▸ **Work item**:
Using the records below, report how many lines include "results", and give no more than the number.

------------------------------------

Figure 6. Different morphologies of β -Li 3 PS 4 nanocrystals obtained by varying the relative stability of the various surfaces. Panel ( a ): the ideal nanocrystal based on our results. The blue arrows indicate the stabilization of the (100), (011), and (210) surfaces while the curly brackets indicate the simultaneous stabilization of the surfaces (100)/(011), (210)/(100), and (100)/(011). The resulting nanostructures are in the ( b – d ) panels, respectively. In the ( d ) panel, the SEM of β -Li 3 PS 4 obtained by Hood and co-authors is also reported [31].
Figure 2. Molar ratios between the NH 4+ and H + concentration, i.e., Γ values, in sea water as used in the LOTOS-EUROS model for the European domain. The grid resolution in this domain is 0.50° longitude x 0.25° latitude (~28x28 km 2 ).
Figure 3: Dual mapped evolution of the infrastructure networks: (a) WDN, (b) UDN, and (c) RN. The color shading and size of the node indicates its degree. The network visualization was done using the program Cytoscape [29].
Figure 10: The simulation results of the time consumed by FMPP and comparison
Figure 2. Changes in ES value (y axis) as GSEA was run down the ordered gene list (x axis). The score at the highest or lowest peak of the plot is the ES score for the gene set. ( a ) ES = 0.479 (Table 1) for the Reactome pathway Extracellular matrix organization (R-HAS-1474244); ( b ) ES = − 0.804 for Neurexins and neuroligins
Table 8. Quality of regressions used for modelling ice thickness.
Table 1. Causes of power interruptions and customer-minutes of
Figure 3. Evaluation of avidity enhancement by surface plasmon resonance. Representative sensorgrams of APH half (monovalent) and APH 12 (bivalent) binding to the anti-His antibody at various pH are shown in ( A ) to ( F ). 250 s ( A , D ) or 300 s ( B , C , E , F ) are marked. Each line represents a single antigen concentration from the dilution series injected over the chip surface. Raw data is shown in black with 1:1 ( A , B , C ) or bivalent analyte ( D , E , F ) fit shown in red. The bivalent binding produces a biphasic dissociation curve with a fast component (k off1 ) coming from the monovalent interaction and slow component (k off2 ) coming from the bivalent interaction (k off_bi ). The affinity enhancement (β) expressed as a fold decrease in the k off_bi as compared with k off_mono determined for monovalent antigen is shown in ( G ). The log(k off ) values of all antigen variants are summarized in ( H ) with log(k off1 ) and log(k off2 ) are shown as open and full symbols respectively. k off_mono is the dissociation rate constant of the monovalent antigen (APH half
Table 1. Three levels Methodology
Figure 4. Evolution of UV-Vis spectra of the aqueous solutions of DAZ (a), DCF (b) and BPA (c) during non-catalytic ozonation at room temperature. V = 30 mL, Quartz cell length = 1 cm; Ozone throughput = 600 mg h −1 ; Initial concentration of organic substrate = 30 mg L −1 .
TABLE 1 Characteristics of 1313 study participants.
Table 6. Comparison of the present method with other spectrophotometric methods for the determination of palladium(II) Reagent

------------------------------------

▸ **Finished task**:
2